O código dos ruralistas

Adriana Ramos
Secretária executiva adjunta do Instituto Socioambiental (ISA)

Nada contra o setor rural, muito pelo contrário. A aprovação na Câmara dos Deputados de proposta de alteração do Código Florestal que praticamente desobriga os proprietários rurais de manter florestas em suas propriedades não significa que todo produtor rural considera a floresta um empecilho ao sucesso. Na bacia do Rio Xingu, onde o Instituto Socioambiental (ISA), organização não governamental (ONG) atua há mais de 15 anos, diversos produtores rurais atenderam ao chamado da Campanha Y Ikatu Xingu para recuperar as matas ciliares de modo a garantir as condições ecológicas necessárias à sustentabilidade socioambiental da bacia.

A região da bacia do Rio Xingu é habitada por povos indígenas e por populações oriundas das diversas regiões brasileiras. O processo histórico de ocupação dessa região a caracterizou como importante polo de desenvolvimento agropecuário. Entretanto, esse processo implicou o desmatamento de áreas extensas, afetando as matas ciliares, que têm importância fundamental para a proteção de nascentes e cursos d´água. Estima-se que já foram desmatados quase seis milhões de hectares de vegetação nativa na bacia do Rio Xingu em Mato Grosso, o que significa que aproximadamente 33% da cobertura vegetal original foi suprimida no estado.

Desde 2004, os atores sociais da região - índios, pequenos e grandes produtores, ambientalistas, pesquisadores e lideranças municipais - decidiram se unir em torno de uma campanha pela proteção e recuperação das matas ciliares e dos recursos hídricos da bacia. A campanha foi criada para promover políticas e prover recursos técnicos e financeiros que permitam a proteção dos direitos das terras indígenas, a viabilização econômica dos assentamentos, a redução dos custos de recuperação das matas ciliares nas propriedades rurais e o provimento de serviços de saneamento básicos nas cidades desta região, de modo a garantir a preservação do Xingu e do seu inestimável valor simbólico para as futuras gerações. Mais de 2.400 hectares de nascentes e beiras de rios estão em processo de restauração florestal em mais de 200 propriedades rurais e a técnica de plantio mecanizado de florestas, desenvolvida na região, está sendo disseminada entre acadêmicos, técnicos e proprietários rurais de várias regiões do país.

Também foi no âmbito da campanha que o ISA apoiou a iniciativa do município de Querência de promover a regularização de suas propriedades. Querência, 14 produtor de soja do Brasil, entrou na lista dos maiores desmatadores da Amazônia em 2007 devido a aumento na taxa de desmatamento no município registrado nos cinco primeiros anos da década de 2000. Nos últimos três anos, porém, os proprietários rurais deram exemplo de articulação e conscientização e, além de derrubarem as taxas de desmatamento, iniciaram a restauração de diversas áreas de preservação permanente (APPs) e inseriram 80% de suas terras cadastráveis no Cadastro Ambiental Rural (CAR). Os produtores de Querência já avisaram que, independentemente das mudanças na lei, o programa vai continuar a recuperar as APPs.
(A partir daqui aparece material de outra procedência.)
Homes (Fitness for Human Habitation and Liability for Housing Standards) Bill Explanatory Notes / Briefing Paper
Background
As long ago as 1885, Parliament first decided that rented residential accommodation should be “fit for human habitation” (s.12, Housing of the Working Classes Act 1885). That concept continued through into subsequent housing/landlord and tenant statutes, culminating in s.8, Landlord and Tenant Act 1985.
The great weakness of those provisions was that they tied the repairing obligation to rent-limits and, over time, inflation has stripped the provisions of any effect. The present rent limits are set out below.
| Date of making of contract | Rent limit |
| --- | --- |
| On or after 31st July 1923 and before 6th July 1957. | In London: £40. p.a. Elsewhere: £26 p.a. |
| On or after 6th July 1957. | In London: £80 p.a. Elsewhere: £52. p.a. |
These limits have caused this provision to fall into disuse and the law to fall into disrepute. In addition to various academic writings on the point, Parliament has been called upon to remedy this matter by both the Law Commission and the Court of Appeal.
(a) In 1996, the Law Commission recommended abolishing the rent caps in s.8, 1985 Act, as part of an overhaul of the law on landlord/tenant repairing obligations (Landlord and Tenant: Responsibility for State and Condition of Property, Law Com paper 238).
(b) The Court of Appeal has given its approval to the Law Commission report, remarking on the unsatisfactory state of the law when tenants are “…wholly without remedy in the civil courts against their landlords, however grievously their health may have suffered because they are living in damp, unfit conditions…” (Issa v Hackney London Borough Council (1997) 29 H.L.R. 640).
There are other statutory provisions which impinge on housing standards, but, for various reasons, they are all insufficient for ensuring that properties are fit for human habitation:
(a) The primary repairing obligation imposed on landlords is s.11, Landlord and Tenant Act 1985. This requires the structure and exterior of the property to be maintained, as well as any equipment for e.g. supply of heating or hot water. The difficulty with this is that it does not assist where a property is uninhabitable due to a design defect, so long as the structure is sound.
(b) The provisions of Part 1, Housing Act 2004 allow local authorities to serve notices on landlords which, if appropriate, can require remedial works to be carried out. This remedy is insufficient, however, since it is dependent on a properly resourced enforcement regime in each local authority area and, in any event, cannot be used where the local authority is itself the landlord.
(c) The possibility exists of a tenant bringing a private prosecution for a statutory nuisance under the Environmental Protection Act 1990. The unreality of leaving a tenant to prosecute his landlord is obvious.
O engajamento dos produtores rurais e a construção de parcerias cada vez mais comuns com ONGs contrastam com as tentativas de criminalização dessas organizações pela Confederação Nacional da Agricultura e pelos representantes ruralistas no Congresso que atentam contra a legislação florestal do Brasil. Os esforços dos produtores rurais do Xingu demonstram que não há incompatibilidade entre o cumprimento do atual Código Florestal e a produção agrícola responsável e sustentável.